Thankfully, sometime in the middle of the night during the third week, I heard our counselor get up from his bed and unlatch the door to the cabin. He stood in the doorway and let loose a splatter of piss that would have made a racehorse proud. I figured that my skinny stream wouldn’t wake my fellow campers, so for the remaining week and a half, I followed his lead and never again lay awake with a painfully swollen bladder


“Where’s all your stuff?” Mark asked me as I tossed my suitcase into the back of his vintage Pontiac GTO. “Oh, my parents had me pack up my grandfather’s old trunk with all my junk, and we had it shipped up.” Mark, my brother’s suite-mate at Amherst College, had kindly agreed to drop me off for freshman orientation at Hampshire College: He needed to get up early to Amherst, and Hampshire was only a few miles down the road. During the four-hour car ride from N.Y.C., Mark regaled me with stories of college life. I was glad for the company: it certainly beat taking the train or bus up, which I was to do for my three remaining years of college.

At one point, Mark patted my knee, “So Hampshire College, hunh? It’s an EXPERIMENTAL school. That means hippie chicks! I guarantee you’ll be balling your brains out by the end of the first week,” a prophecy which sadly did not come true that first week, nor any subsequent week during the entire school year. In fact, my lack of luck with the ladies that year earned me the sobriquet, ‘Matt the Walking Bummer,’ a nickname that stuck with me until it was supplanted by ‘Happy Pants’ and, yes, ‘Bitter Boy’ during my career as a marketing executive.

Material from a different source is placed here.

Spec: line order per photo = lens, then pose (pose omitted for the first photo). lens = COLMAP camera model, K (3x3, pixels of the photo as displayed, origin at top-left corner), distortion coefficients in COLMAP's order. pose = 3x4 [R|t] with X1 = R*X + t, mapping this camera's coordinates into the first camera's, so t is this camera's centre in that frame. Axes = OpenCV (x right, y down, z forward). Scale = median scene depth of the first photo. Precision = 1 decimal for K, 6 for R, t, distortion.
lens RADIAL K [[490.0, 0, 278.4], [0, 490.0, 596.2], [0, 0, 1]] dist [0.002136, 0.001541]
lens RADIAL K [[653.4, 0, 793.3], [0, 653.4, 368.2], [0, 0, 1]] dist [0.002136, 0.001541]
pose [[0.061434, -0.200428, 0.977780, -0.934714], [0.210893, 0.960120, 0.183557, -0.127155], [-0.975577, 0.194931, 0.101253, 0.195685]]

My first disappointment of Freshman year, though, arrived just a couple of hours after arrival, when I got to my dorm room and found that Grandpa’s trunk was nowhere to be seen. After a couple of phone calls and an expensive cab ride to and from the Post Office, my roommate and I were lugging the trunk up four flights when it occurred to me that I had no clue what I had done with the key to it. We borrowed a claw hammer from our RA and pried the clasp lock off, destroying it in the process. I assumed this finally meant curtains for the trunk. ‘Don’t be foolish,’ my mother said, ‘You’ll need it to bring back your clothes, lock or no lock.’

So it was that I found myself sitting on said trunk nine months later, waiting for my father’s secretary, Pat, to come pick me up and drive me home for summer break. Dad hadn’t wanted to take a day off from work; unfortunately, the day the campus officially closed for summer wasn’t convenient for Pat to make the drive either, so I had to hang around my now-empty dorm for a couple of extra days.

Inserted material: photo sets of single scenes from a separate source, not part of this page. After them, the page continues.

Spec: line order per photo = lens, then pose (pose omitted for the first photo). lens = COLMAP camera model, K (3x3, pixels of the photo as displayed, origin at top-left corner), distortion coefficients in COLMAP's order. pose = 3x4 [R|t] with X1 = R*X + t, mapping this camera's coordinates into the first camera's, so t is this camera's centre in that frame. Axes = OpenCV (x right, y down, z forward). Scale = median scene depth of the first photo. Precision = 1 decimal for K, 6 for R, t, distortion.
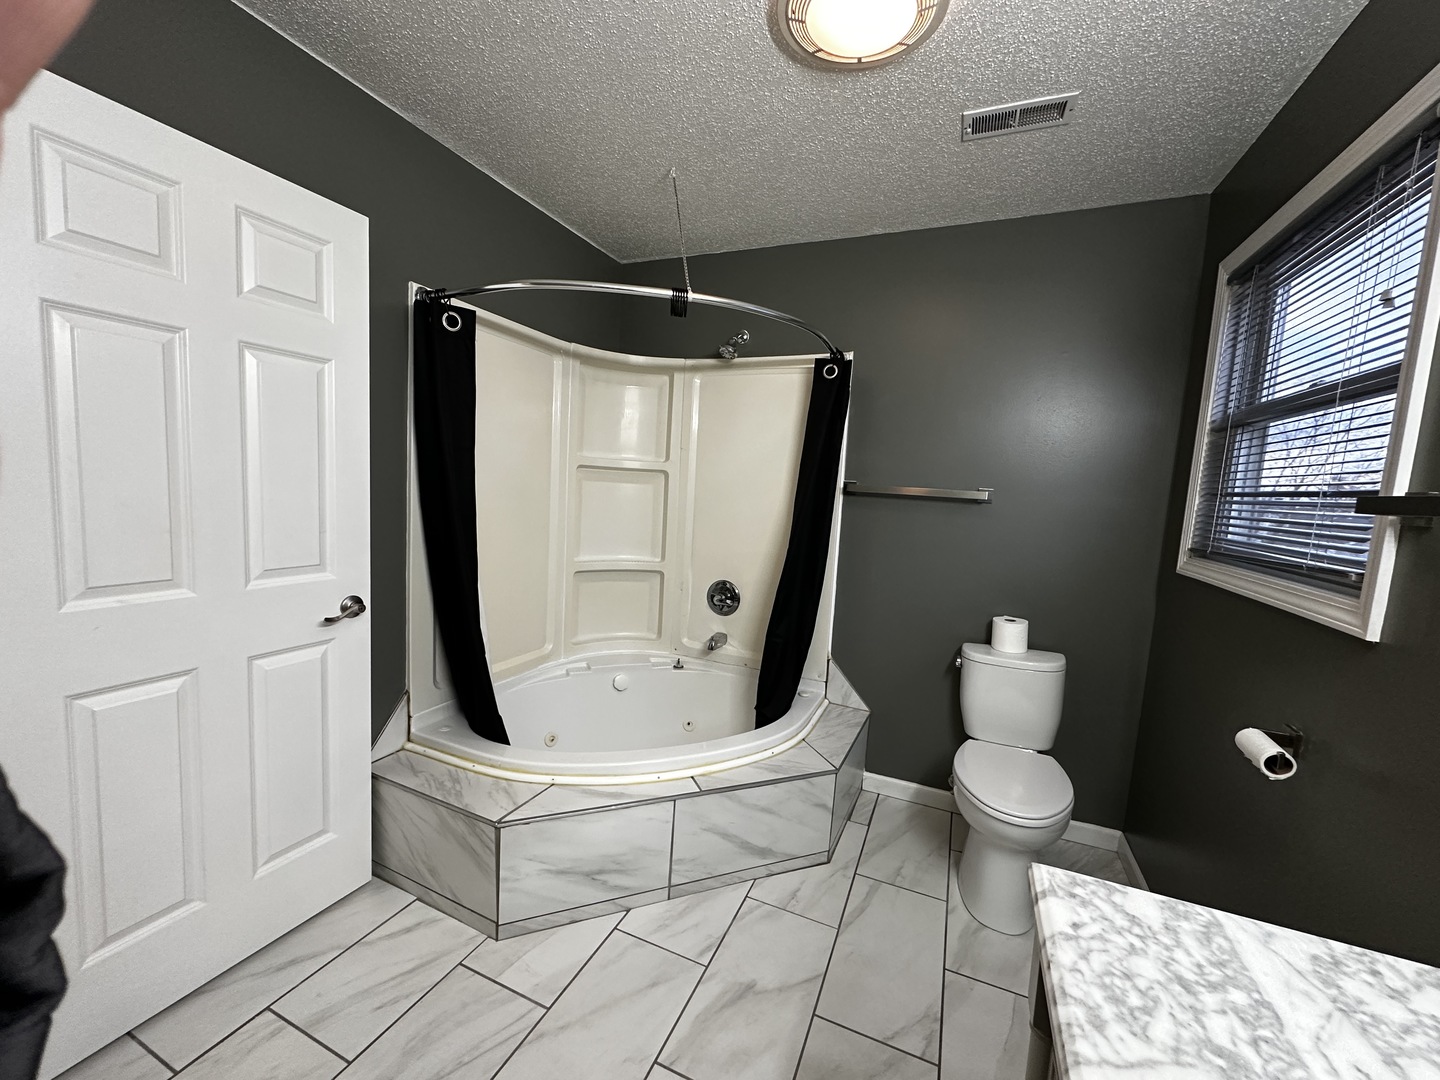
lens RADIAL K [[574.1, 0, 719.1], [0, 574.1, 540.8], [0, 0, 1]] dist [-0.001808, 0.000661]
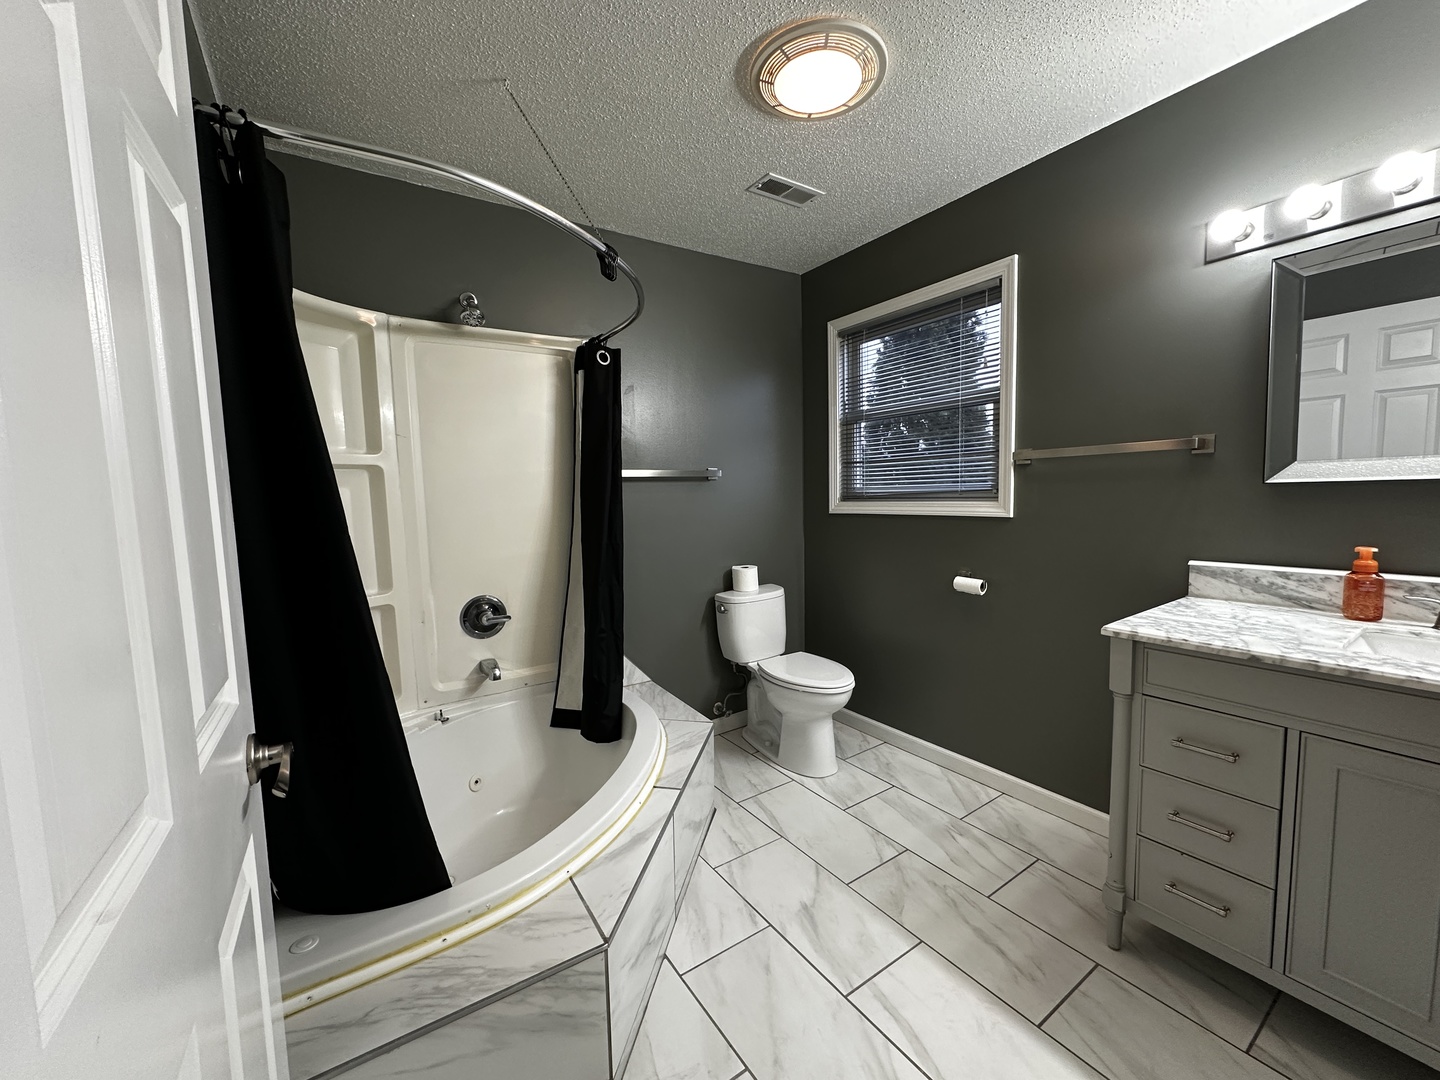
lens RADIAL K [[574.1, 0, 719.1], [0, 574.1, 540.8], [0, 0, 1]] dist [-0.001808, 0.000661]
pose [[0.540861, -0.143392, 0.828800, -0.715401], [0.141602, 0.986820, 0.078324, -0.037905], [-0.829107, 0.074997, 0.554037, 0.379590]]
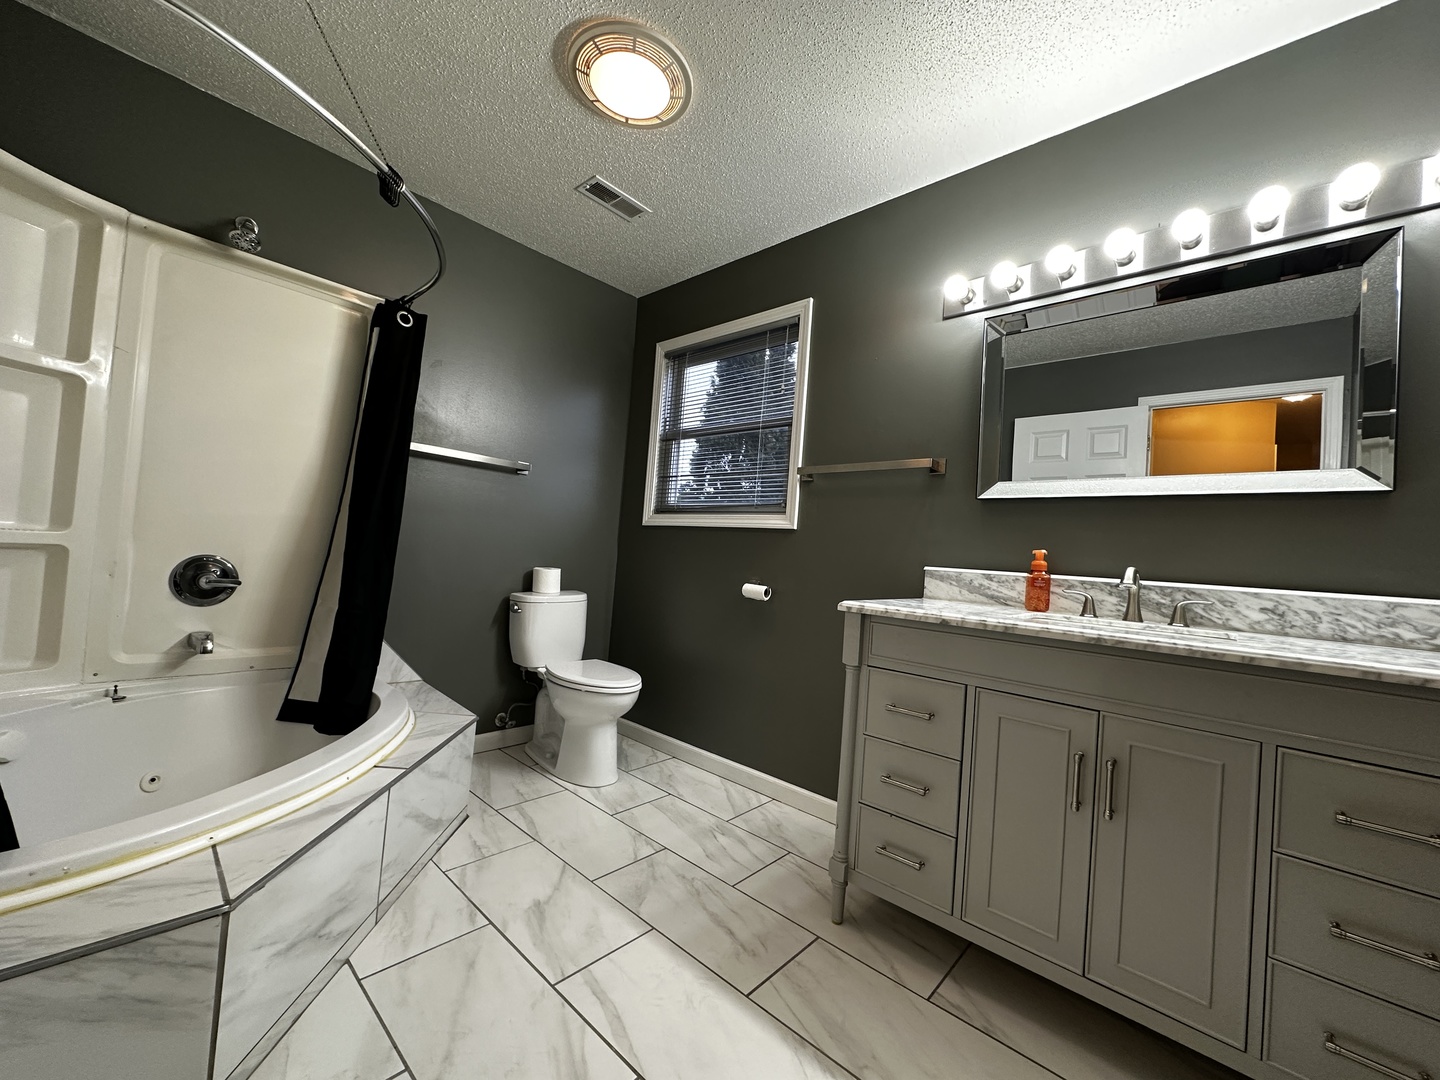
lens RADIAL K [[574.1, 0, 719.1], [0, 574.1, 540.8], [0, 0, 1]] dist [-0.001808, 0.000661]
pose [[0.331814, -0.005145, 0.943331, -0.660938], [0.040808, 0.999127, -0.008905, 0.123844], [-0.942462, 0.041450, 0.331734, 0.268510]]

When Pat showed up she might as well have had ‘I hate having to chauffer my boss’s spoiled kid’ stenciled across her forehead. I totally understood her resentment, and I spent the first part of the ride filled with shame and embarrassment that we both had to be subjected to this. Fortunately, whatever barrier there was between us began to fall away, and we started talking about music, Watergate-era politics, and to my surprise, my father. Pat was a keen observer of human behavior and had a wicked sense of humor – quite a few jokes were told at Dad’s expense. Fortunately, despite our newfound bond and openness, she never asked if I got laid that year. Just as mercifully, at some point during the next 50 years, Grandpa’s trunk managed to disappear. I have a sneaking suspicion where I might find it though: when we cleared out the family apartment and moved Dad into an assisted living facility 10 years ago, we neglected to check the building’s basement storage room. If it is there, let it stay: I see no reason to retrieve it.